• **DATA EXTRACTS**:
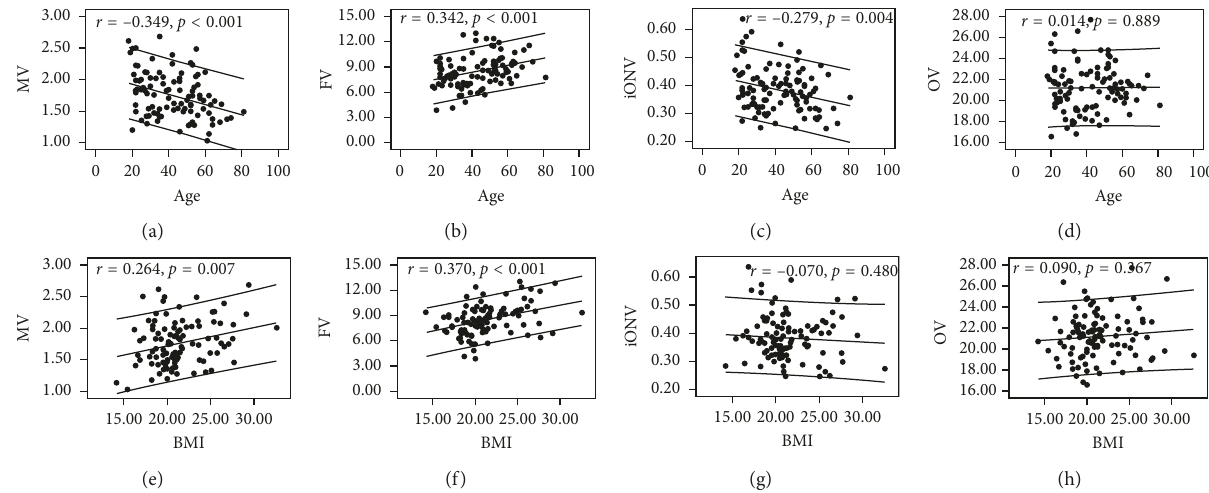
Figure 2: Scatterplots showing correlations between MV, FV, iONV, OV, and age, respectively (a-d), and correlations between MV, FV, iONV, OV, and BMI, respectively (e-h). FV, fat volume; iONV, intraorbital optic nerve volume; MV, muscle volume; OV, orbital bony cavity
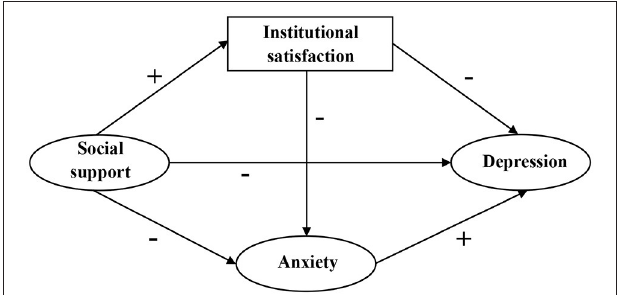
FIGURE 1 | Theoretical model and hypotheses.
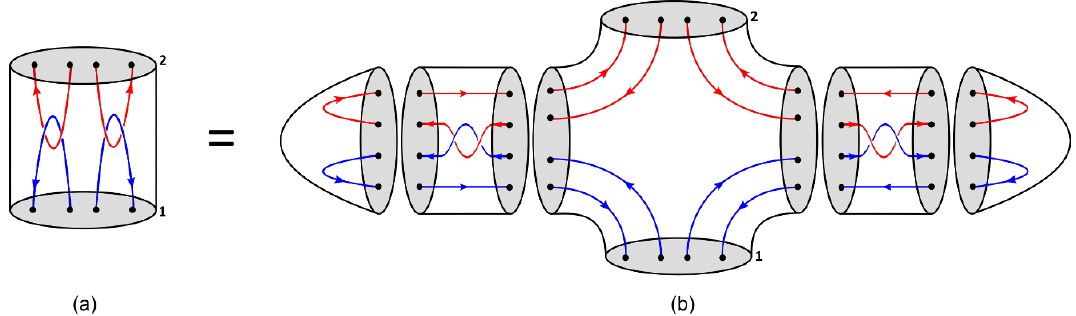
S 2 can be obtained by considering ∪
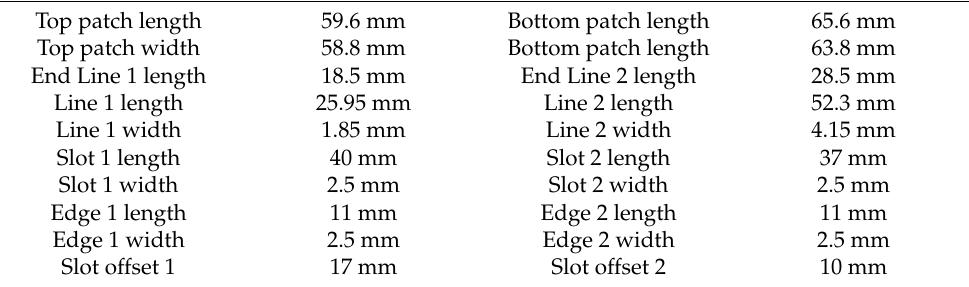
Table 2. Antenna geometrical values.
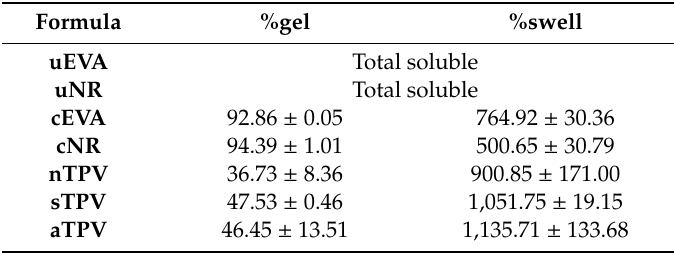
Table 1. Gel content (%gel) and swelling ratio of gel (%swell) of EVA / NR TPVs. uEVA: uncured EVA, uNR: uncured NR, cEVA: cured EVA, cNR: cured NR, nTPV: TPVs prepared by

--

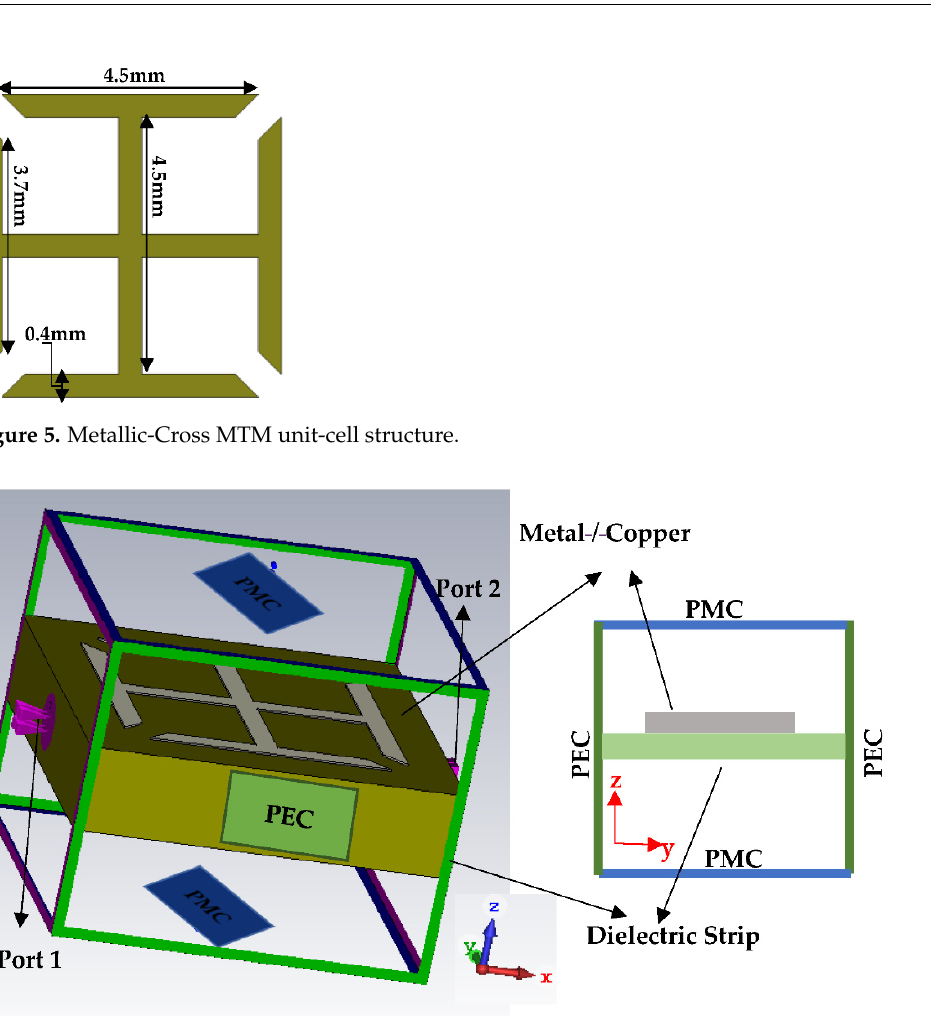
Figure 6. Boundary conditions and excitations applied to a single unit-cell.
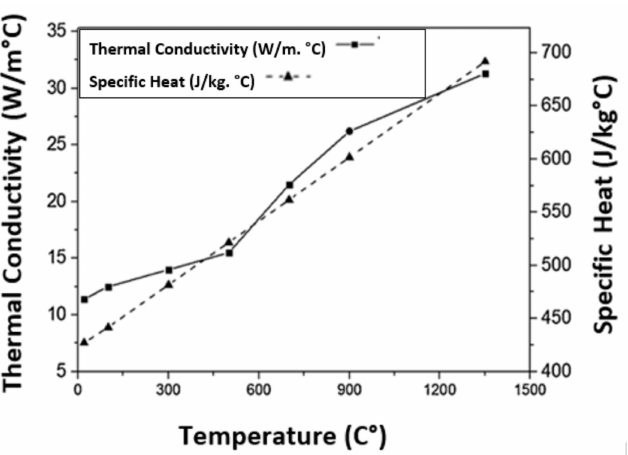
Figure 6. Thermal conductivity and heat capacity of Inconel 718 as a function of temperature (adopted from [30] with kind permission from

• **WHAT THE EXERCISE ASKS**: Lines holding "Table" in the listing above: report how many there are, with the number alone.

• **ANSWER TO THIS TASK**: 2